◆ **Source information**:

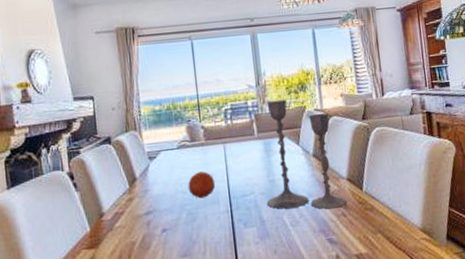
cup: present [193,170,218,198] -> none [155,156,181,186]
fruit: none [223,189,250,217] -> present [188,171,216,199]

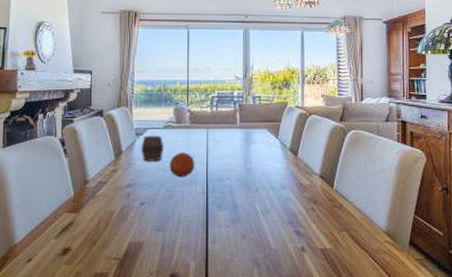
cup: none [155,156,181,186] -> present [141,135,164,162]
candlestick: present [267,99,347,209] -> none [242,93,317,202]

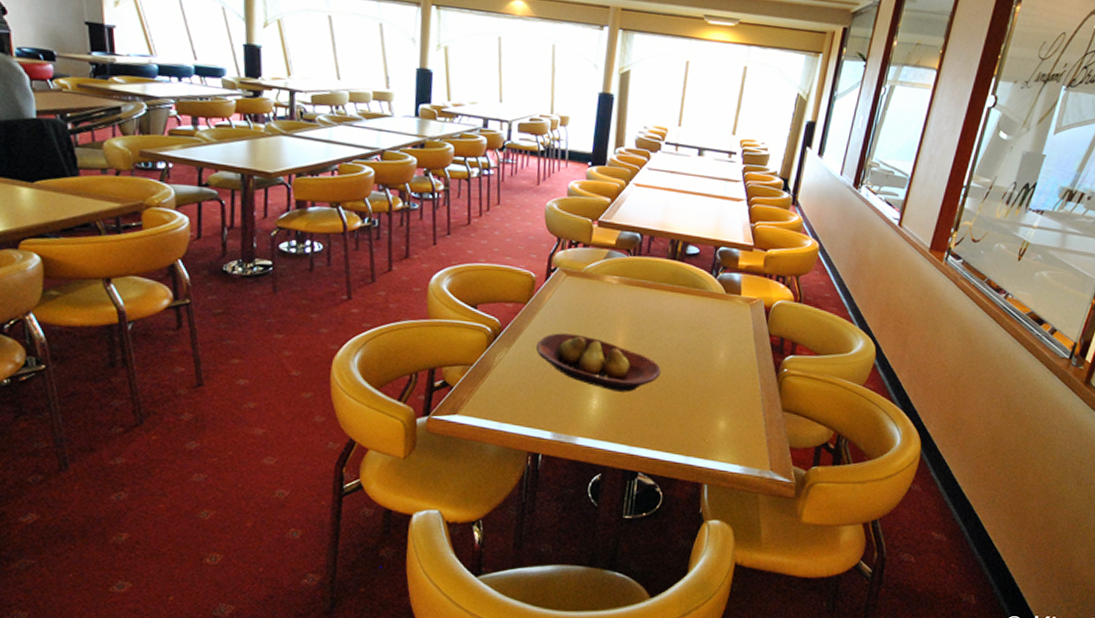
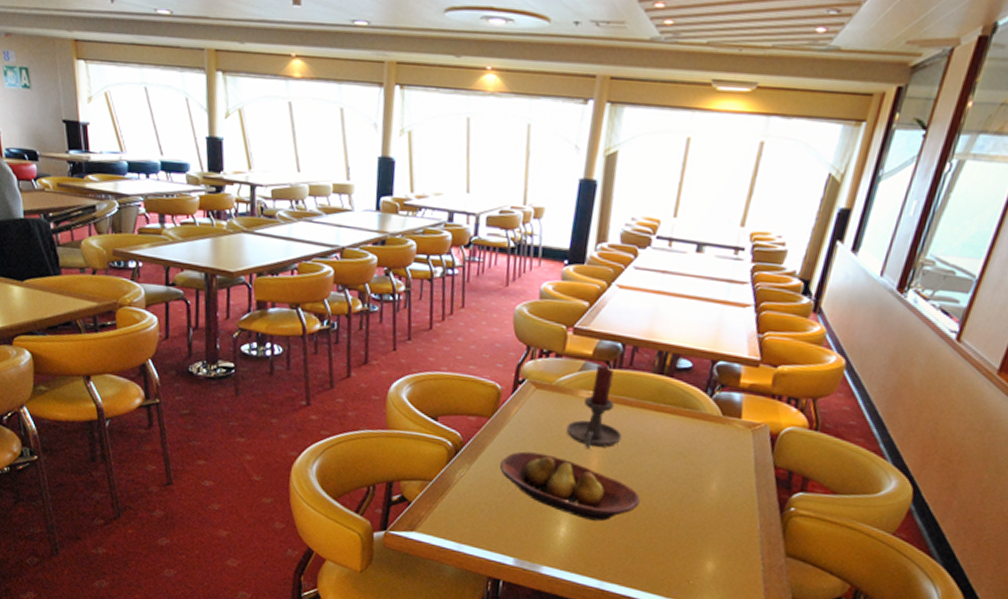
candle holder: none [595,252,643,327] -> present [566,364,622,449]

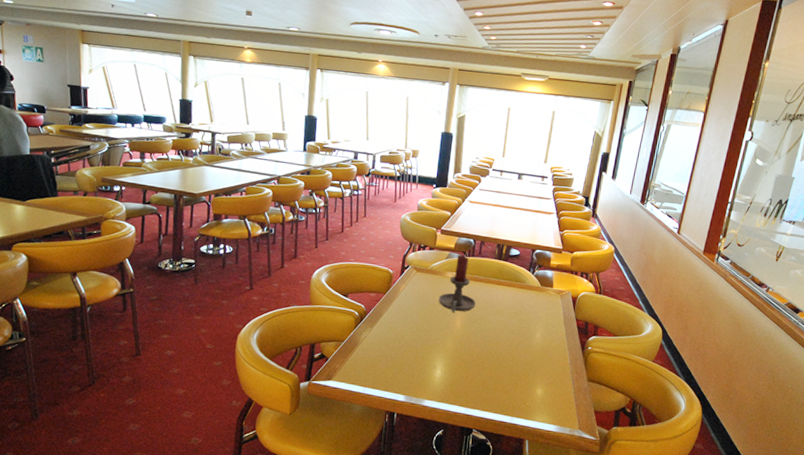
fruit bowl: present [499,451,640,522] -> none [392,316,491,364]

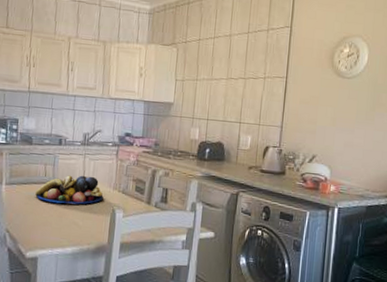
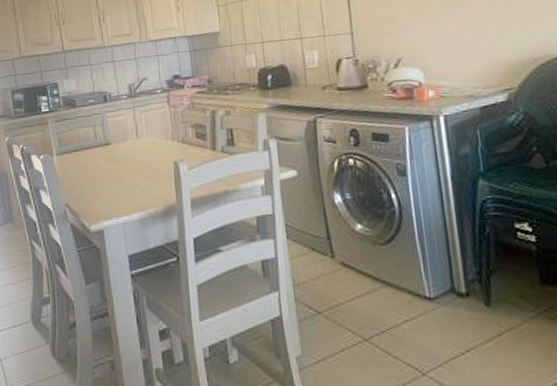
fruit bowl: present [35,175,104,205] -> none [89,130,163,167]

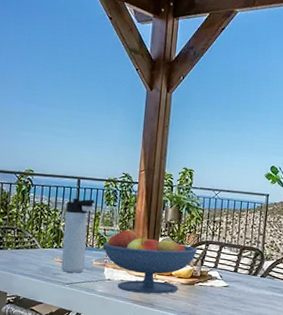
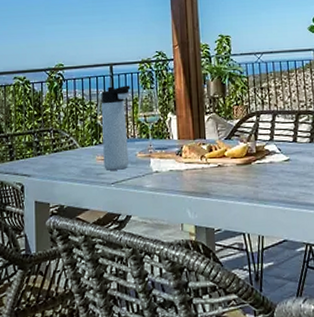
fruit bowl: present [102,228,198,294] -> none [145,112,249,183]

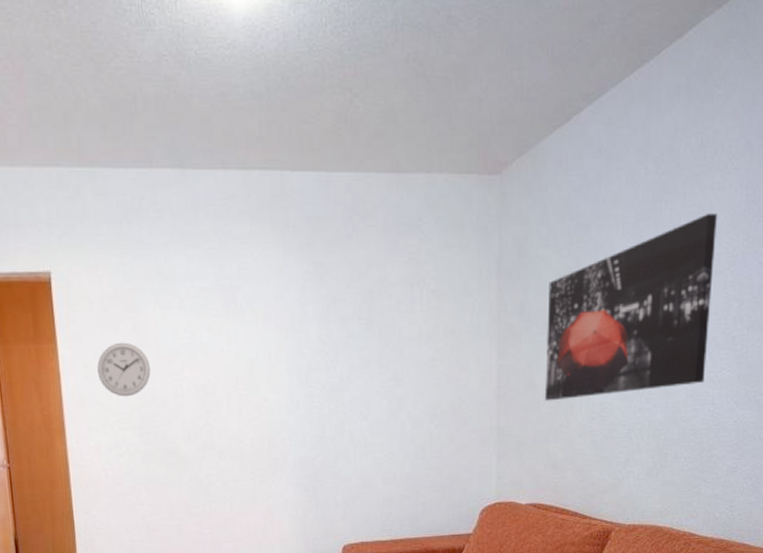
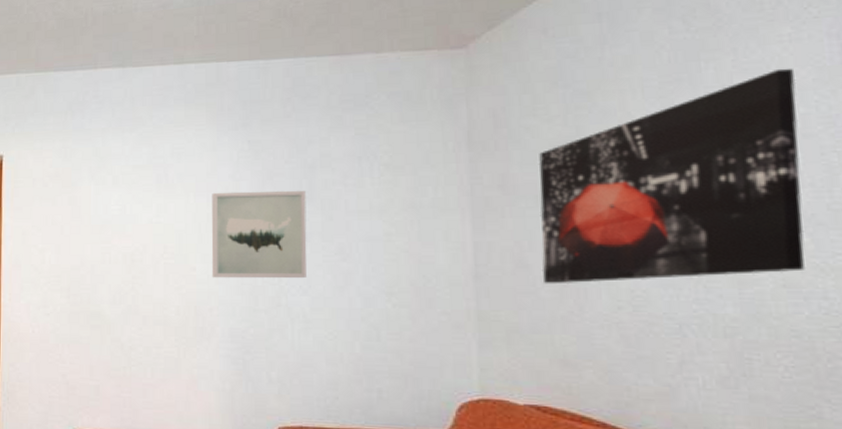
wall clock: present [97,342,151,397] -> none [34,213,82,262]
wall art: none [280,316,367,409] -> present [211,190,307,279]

◆ **Directions**:
The answer must be the full listing, exact in every line, with the pictures removed.

◆ **Solution**:
cup: present [193,170,218,198] -> none [155,156,181,186]
fruit: none [223,189,250,217] -> present [188,171,216,199]

cup: none [155,156,181,186] -> present [141,135,164,162]
candlestick: present [267,99,347,209] -> none [242,93,317,202]

candle holder: none [595,252,643,327] -> present [566,364,622,449]

fruit bowl: present [499,451,640,522] -> none [392,316,491,364]

fruit bowl: present [35,175,104,205] -> none [89,130,163,167]

fruit bowl: present [102,228,198,294] -> none [145,112,249,183]

wall clock: present [97,342,151,397] -> none [34,213,82,262]
wall art: none [280,316,367,409] -> present [211,190,307,279]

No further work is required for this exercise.